# Acer smartphone repairs



## will93 (Feb 7, 2011)

hi all,
i broke my phone today, dropped it down the toilet it now wont turn on or hold charge. its an acer liquid s100 and i cant find anywhere that does repairs...
any ideas??


----------



## WereBo (Apr 5, 2008)

Hi will and welcome to TSF :wave:

The 1st thing to do is to remove the battery and SIM-card, along with as many covers etc. as possible.

If possible, get a bottle of 'de-ionised' water from a local car-spares shop (It's pure distilled water, used for topping-up car-batteries'. Pour just enough into a clean bowl to cover your phone, then gently shake the phone in the water for a few minutes.

I know that seems a bit backwards, but it will help dilute and remove any bleach or toilet-cleaning chemical residues that will damage the phone's internal gubbins, along with any minerals in the mains-water.

After agitating the phone for a few minutes, pat it dry as much as possible using a hand/paper-towel(s), then place the phone in a warm, dry place for 48 hours - An airing-cupboard is ideal, or above but NOT on a radiator. Also, do NOT use a hair-dryer to speed things up.

Whilst the phone is drying out, it might be an idea to say a prayer or 2 - There's no guarantee the phone will work, just a good chance. After a couple of days to dry out, re-assemble the phone and hope.....


----------

▶ REQUEST 1
From the forum thread about the phone dropped in a toilet, list every substance that the reply says rinsing the phone in de-ionised water will help dilute and remove.
▶ REQUEST 2
Answer these questions using the forum thread about the phone dropped in a toilet:
(a) What model of phone did the first poster break?
(b) Where does the reply suggest getting a bottle of de-ionised water?
(c) For how long should the phone be left in a warm, dry place?

[Records drawn from a dataset]
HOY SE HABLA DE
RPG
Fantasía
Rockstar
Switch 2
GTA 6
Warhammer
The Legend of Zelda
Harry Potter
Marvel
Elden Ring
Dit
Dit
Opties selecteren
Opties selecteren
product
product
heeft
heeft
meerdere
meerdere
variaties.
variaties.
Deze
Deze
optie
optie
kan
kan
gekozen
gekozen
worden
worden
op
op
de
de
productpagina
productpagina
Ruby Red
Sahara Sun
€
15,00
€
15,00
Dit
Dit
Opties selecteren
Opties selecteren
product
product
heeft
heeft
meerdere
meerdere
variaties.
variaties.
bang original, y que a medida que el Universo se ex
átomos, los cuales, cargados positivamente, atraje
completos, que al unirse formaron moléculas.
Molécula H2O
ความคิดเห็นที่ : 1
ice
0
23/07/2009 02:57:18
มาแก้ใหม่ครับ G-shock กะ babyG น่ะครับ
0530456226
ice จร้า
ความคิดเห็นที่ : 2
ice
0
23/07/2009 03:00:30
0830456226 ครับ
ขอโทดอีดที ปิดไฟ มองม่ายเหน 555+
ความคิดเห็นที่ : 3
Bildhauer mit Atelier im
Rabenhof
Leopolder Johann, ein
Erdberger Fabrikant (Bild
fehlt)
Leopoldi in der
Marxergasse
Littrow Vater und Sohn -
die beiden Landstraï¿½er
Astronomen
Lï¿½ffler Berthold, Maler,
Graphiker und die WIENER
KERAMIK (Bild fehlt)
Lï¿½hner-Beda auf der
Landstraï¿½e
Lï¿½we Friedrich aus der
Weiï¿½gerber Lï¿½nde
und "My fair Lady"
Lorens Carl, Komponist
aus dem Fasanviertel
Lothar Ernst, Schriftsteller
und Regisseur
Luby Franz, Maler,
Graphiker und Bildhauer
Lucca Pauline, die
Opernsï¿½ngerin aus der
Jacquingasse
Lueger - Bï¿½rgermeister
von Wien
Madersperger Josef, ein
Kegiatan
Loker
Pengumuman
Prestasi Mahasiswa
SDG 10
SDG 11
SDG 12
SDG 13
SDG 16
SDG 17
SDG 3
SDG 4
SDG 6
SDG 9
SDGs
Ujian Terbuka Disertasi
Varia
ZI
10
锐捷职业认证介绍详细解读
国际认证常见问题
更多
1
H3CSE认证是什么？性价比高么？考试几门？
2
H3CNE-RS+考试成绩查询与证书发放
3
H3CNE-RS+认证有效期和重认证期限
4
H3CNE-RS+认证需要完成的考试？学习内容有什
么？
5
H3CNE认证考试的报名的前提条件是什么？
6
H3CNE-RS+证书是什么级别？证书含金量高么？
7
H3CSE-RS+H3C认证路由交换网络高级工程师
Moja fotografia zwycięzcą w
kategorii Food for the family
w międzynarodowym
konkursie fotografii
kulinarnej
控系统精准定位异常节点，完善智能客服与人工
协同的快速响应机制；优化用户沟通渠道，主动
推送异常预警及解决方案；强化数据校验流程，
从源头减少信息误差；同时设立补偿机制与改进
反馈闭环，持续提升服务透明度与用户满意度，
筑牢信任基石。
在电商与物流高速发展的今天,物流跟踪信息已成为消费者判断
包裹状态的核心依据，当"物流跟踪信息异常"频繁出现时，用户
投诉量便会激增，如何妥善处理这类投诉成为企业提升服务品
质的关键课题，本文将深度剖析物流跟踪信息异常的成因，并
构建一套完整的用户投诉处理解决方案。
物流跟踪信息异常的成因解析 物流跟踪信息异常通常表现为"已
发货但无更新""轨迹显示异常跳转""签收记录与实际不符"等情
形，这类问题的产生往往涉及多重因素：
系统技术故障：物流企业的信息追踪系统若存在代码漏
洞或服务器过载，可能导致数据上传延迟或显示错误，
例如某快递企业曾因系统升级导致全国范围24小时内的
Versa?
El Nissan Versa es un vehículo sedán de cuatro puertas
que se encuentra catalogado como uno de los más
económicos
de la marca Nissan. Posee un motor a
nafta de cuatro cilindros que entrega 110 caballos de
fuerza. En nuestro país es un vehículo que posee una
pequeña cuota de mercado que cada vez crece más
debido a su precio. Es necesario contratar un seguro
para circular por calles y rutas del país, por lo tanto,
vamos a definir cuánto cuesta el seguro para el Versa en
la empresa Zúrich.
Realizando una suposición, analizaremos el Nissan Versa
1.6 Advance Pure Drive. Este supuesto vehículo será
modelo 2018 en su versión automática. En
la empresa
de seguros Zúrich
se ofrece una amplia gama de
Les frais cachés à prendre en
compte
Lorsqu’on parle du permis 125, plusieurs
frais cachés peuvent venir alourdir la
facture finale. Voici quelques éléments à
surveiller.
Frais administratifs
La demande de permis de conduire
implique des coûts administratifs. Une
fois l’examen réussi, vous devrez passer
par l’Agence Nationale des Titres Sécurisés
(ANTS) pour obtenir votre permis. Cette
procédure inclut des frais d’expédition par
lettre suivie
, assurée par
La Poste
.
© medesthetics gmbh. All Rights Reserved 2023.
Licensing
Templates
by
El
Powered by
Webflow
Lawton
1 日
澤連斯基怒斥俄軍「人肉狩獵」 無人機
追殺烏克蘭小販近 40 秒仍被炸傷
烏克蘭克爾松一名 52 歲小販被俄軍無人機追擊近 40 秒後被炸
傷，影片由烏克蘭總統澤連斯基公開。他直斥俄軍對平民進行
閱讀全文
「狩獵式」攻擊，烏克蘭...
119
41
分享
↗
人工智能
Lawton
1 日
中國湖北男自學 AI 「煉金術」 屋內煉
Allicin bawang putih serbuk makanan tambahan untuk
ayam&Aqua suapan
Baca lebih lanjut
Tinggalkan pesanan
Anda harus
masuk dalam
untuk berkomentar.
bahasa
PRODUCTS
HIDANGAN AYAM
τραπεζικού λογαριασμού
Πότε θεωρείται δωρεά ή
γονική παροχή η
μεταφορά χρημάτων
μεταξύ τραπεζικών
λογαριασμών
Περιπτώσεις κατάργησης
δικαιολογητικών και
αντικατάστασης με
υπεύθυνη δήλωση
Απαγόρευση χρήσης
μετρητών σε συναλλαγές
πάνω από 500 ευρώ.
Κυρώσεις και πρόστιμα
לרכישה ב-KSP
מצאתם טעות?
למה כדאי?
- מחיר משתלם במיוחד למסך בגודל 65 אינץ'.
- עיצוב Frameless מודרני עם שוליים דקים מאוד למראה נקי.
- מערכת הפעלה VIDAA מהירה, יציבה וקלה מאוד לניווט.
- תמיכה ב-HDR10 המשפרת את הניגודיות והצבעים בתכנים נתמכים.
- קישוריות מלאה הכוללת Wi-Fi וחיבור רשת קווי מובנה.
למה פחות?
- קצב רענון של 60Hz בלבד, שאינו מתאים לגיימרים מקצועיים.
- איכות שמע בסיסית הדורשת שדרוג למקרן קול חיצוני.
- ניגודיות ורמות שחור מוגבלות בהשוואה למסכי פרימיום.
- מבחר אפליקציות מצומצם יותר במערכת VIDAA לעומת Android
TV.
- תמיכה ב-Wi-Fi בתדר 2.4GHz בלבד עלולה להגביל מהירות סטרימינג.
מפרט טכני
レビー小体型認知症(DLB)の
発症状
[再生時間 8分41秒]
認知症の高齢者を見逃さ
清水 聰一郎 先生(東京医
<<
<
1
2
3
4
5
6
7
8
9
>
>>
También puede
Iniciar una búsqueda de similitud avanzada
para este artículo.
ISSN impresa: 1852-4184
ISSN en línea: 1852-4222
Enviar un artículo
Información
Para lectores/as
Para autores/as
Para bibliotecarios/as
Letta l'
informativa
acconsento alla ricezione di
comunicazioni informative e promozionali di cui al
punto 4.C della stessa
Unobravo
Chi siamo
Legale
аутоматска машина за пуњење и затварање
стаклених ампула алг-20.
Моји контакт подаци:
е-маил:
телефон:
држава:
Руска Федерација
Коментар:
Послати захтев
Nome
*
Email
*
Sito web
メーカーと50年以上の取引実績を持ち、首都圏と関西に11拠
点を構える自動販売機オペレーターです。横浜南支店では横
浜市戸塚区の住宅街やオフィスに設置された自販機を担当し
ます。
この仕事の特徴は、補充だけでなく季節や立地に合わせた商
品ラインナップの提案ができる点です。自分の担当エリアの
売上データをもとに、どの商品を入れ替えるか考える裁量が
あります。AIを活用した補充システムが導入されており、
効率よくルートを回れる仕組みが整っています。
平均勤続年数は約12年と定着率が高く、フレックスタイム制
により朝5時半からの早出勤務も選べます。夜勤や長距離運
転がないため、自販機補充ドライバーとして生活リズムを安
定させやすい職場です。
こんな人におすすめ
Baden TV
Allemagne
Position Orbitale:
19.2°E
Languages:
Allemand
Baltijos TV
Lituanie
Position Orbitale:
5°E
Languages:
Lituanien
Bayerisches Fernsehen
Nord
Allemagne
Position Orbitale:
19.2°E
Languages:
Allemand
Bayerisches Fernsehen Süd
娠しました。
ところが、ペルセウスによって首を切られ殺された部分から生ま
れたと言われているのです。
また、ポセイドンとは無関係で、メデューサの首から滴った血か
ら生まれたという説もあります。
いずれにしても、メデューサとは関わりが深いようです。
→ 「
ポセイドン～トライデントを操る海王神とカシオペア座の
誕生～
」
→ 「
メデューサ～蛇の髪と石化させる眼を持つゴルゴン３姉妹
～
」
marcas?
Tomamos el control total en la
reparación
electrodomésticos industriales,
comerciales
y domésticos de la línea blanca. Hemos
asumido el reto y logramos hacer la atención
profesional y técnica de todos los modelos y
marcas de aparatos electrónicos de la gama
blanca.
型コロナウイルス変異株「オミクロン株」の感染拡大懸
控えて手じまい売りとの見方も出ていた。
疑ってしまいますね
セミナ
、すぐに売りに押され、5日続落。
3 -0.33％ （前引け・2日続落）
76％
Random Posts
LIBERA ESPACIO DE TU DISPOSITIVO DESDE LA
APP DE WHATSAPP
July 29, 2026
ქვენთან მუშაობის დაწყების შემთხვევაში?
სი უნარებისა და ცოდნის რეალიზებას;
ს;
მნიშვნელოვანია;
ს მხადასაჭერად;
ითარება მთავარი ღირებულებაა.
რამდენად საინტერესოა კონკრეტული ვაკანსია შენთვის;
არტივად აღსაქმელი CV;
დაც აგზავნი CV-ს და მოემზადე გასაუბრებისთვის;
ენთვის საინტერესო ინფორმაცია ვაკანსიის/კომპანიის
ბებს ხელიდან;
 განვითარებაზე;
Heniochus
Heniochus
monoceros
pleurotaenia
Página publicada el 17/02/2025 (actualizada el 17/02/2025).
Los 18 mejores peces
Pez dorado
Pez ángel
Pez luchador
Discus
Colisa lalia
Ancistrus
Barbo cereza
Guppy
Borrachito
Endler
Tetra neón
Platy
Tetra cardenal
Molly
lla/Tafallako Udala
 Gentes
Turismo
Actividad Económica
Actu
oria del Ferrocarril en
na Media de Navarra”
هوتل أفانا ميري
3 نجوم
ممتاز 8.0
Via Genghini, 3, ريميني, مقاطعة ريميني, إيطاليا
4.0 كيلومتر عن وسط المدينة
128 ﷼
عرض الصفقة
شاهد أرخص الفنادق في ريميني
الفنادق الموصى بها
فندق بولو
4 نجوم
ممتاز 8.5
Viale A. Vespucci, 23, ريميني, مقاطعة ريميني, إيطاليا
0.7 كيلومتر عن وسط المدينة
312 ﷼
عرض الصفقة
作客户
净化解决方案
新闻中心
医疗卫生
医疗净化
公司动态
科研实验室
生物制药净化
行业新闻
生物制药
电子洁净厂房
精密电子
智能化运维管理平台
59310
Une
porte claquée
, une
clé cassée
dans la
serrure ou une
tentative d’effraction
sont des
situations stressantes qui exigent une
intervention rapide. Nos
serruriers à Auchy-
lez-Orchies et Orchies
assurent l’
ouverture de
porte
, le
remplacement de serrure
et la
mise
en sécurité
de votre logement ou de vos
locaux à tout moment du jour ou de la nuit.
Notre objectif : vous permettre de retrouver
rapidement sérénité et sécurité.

▶ TASK SOLUTION 1
- Bleach
- Toilet-cleaning chemical residues
- Minerals in the mains-water

▶ TASK SOLUTION 2
(a) An Acer Liquid S100.
(b) From a local car-spares shop.
(c) For 48 hours.